[TASK ITEM]
Without any images, write the data out exactly as it appears.

[COLLECTED MATERIAL]

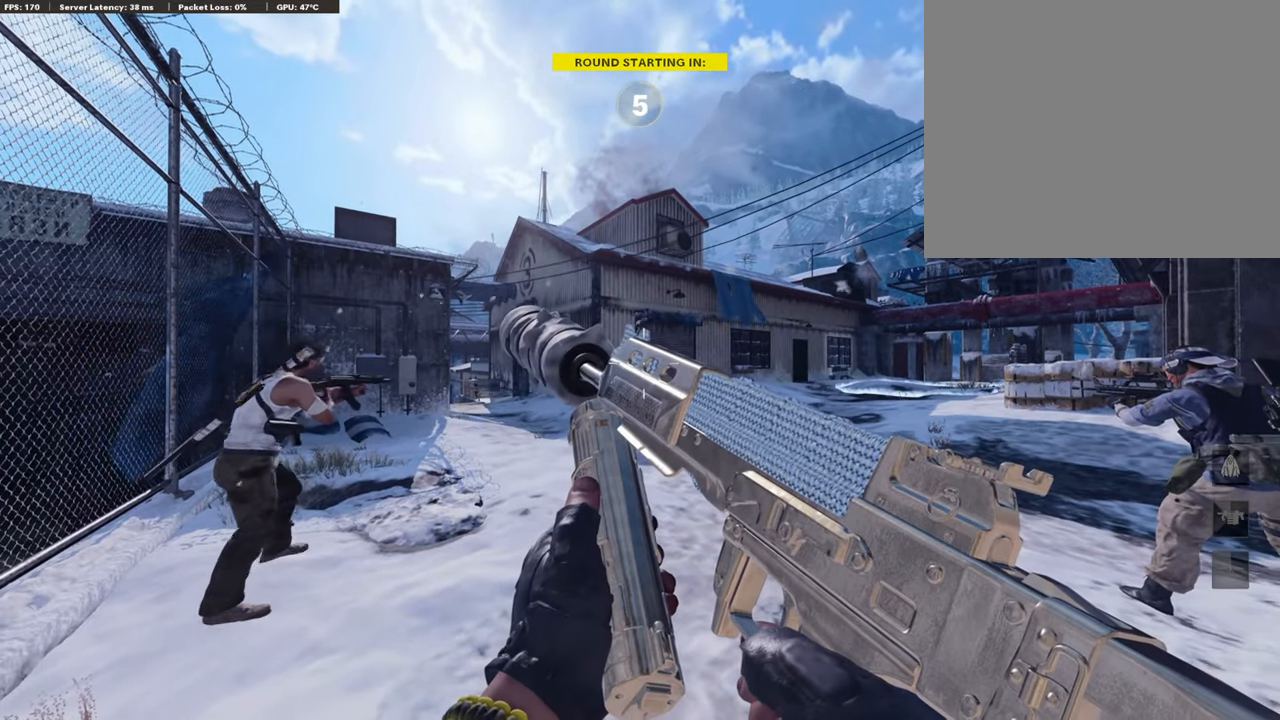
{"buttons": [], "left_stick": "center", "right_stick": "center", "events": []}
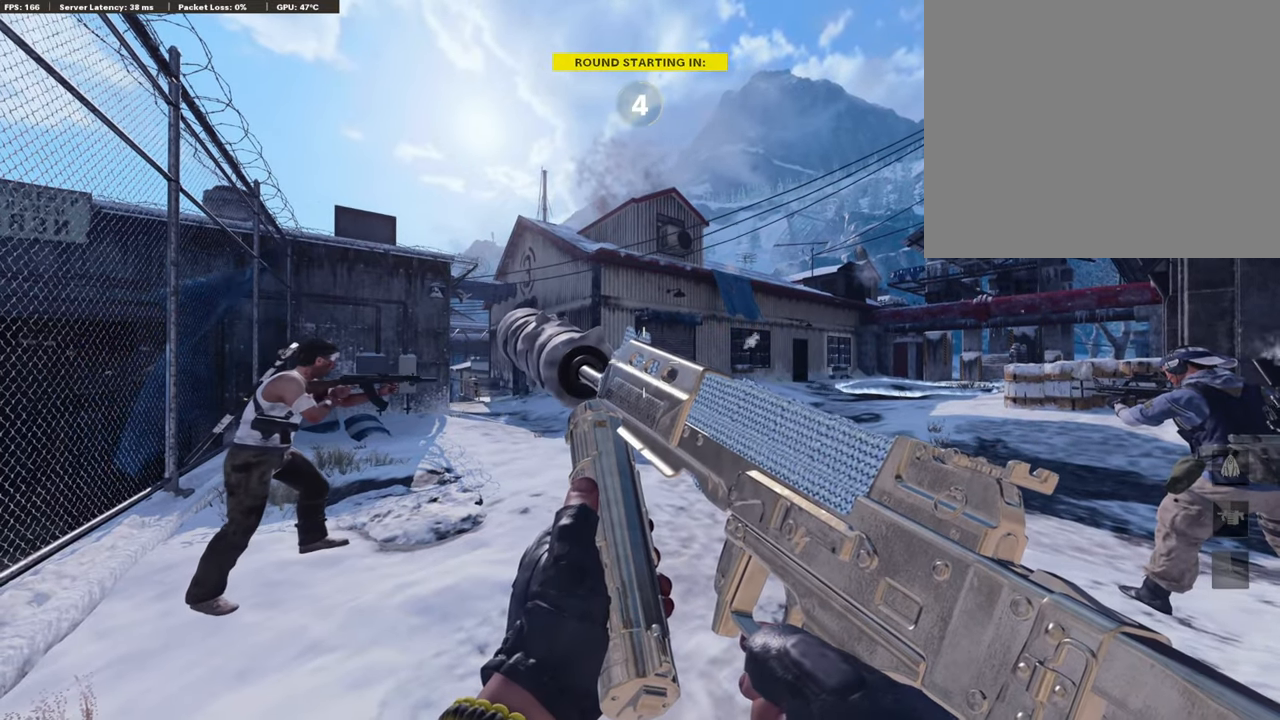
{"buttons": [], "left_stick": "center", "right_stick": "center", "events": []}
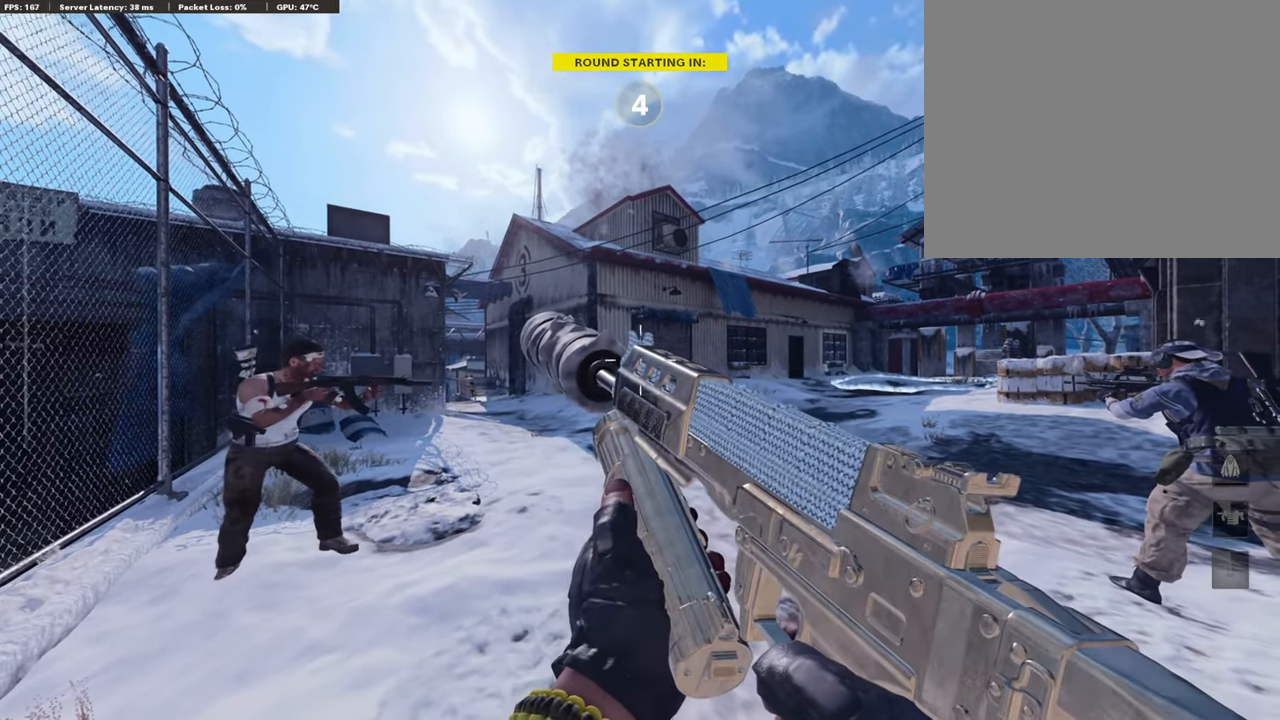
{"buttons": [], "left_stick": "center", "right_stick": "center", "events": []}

[EXERCISE RESULT]
{"buttons": [], "left_stick": "center", "right_stick": "center", "events": []}
{"buttons": [], "left_stick": "center", "right_stick": "center", "events": []}
{"buttons": [], "left_stick": "center", "right_stick": "center", "events": []}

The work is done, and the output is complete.